Oysa görünen şu: YAŞ toplantısı sonrası yaşanan birkaç istifa kişisel olmanın ötesine geçmiyor. Arka planında farklı gerekçeler de olsa, önemli olan Türkiye'nin, son 100 yılına damgasını vuran siyasetordu ilişkisinde geldiği "normalleşme" noktasıdır.
Bu hiç kolay olmadı, onlarca darbe ve müdahaleden sonra Türkiye'nin bu noktaya gelmesi deyim yerindeyse "sessiz devrim"di.
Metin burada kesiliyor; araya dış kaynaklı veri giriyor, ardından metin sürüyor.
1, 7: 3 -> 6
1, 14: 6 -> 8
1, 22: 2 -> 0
Bunda kuşkusuz bir milat olan 15 Temmuz darbe ve işgal girişiminin etkisi var ancak daha önemlisi değişimi hayata geçirecek olan sivil iradenin varlığı.
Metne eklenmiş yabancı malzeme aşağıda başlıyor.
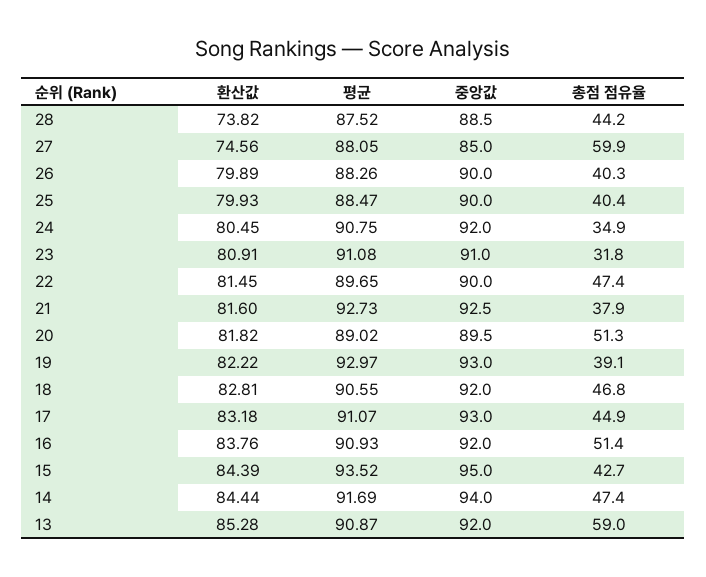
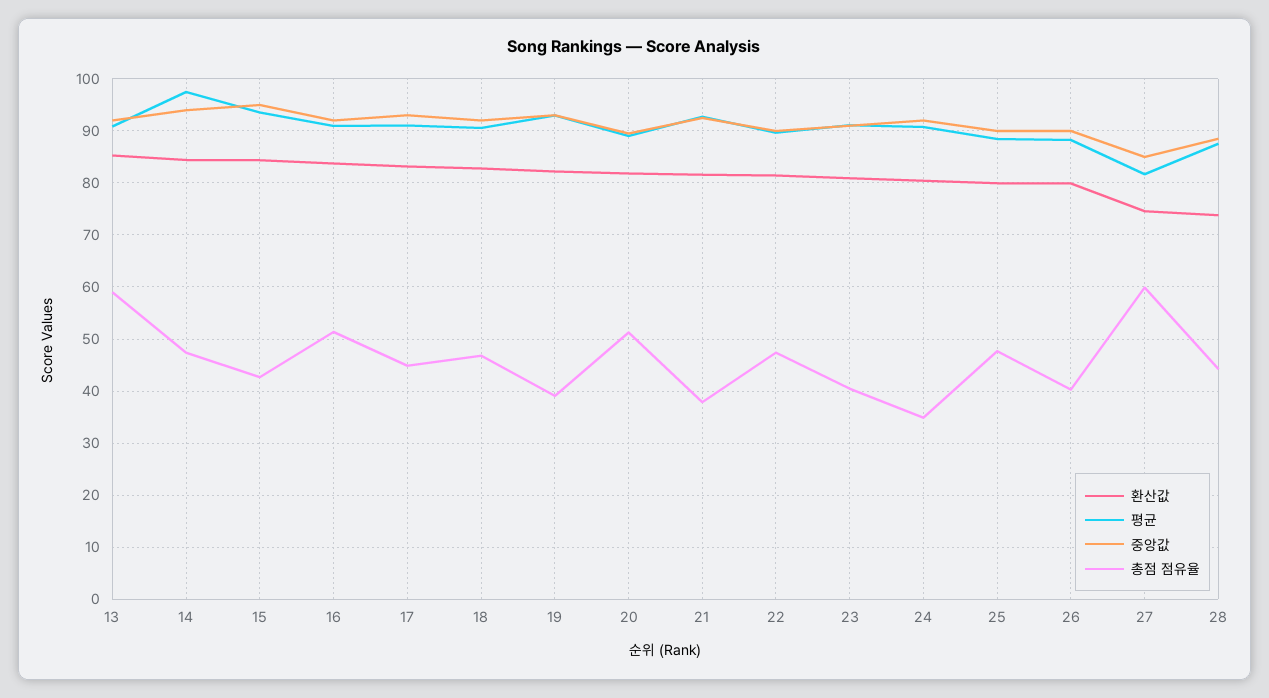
평균, 27: 88.05 -> 82
총점 점유율, 25: 40.4 -> 48
총점 점유율, 23: 31.8 -> 40
평균, 14: 91.69 -> 98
Sivil irade, darbe üreten eğitim anlayışından, ordu içi atamalara kadar birçok şeyi değiştirerek kısa sürede sivil siyasetin etkin olduğu yeni bir kurumsal yapı oluşturdu.
Bu yüzden bugün ne eskisi gibi genelkurmay başkanı çıkıp her konuda konuşuyor, ne de zinde kuvvetlere methiyeler diziliyor.
Bu Türkiye'nin küresel çağdaki yürüyüşü açısından tarihi bir adım.
Ama ne yazık ki, bu tarihi adımı ne AB'nin demokrasi havarileri, ne de içeride "darbe karşıtı" olduklarını söyleyen sol, sosyal demokrat kesimler görüyor.
Birkaç gün önce Cumhuriyet gazetesinde emekli Kurmay Albay Murat Tulga, Türkiye'deki bu değişimle, İspanya'da askeri vesayete karşı 1980 sonrası verilen mücadeleyi kıyaslayan "Ölümcül dönüşüm" başlıklı bir yazı yazdı. Başlık bile sürece negatif yaklaştığının işareti.
Önce övgüler dizdiği İspanya örneğinde atılan birkaç adımı sıralıyor:
"İspanya daha önceki asker kökenli Savunma Bakanı geleneğine son verdi. Sosyalist hükümet döneminde bir sivil atandı.
- Ordu harcamaları, silah alım satımları, ordu mensuplarının tayinleri, kariyerleri üzerindeki tek karar mercii bakan oldu. Terfiler ve tayinler kontrol altına alındı.
- Jandarma Komutanlığı ilk kez genel müdür seviyesinde bir sivile bağlandı.
- Bir yandan ordu içerisindeki general ve yüksek düzeyli ordu mensuplarının sayısı azaltılırken bir yandan ordunun modernizasyonu sağlandı.
Sonra, Türkiye'de de benzer şeylerin yapıldığını kabul ediyor ama eski yaklaşımdan kendini kurtaramıyor ve şöyle diyor:
"Ülkemizde son bir Yüksek Askeri Şûra (YAŞ) yaşandı ve bu YAŞ yorumlanmaya çalışılıyor. YAŞ'ın özeti Anıtkabir'de çekilen fotoğrafta saklıydı aslında. Cumhurbaşkanı en önde, siviller onun arkasında ve askerler arkaya atılmış, görünmüyorlar bile. Genelkurmay Başkanı görünmek için yandan kafasını çıkarmış."
Eee... Sorun ne? İspanya'da olanlar bundan farklı mı? Farklı olmadığını biliyor ki, bir adım sonra hakkı teslim ediyor:
"TSK'ye İspanya'da olanlar oluyor aslında adım adım. AKP de aynı temel yol haritası üzerinden gidiyor, sivillerin askeri güç karşısında otoritesinin somutlaştırılması ve TSK'nin yapısının değiştirilmesi. Fakat uygulanan metodun ana fikri farklı."
Tulga'ya göre Türkiye, TSK'daki değişimi askerleri "ikna" ederek yapmalıydı. Eski bir asker, bu eleştiriyle yetiniyorsa bu iş başarılmış demek. Ayrıca şunu da hatırlatmakta yarar var; hiçbir kurum veya kişi elindeki gücü "ikna" yoluyla devretmiyor, etmez de.
Görmek isteyenlere, Türkiye normalleşiyor ve sorunlara rağmen siyaset de ordu da olması gereken yere doğru gidiyor. Bunun ne anlama geldiğini daha çok tartışmalıyız.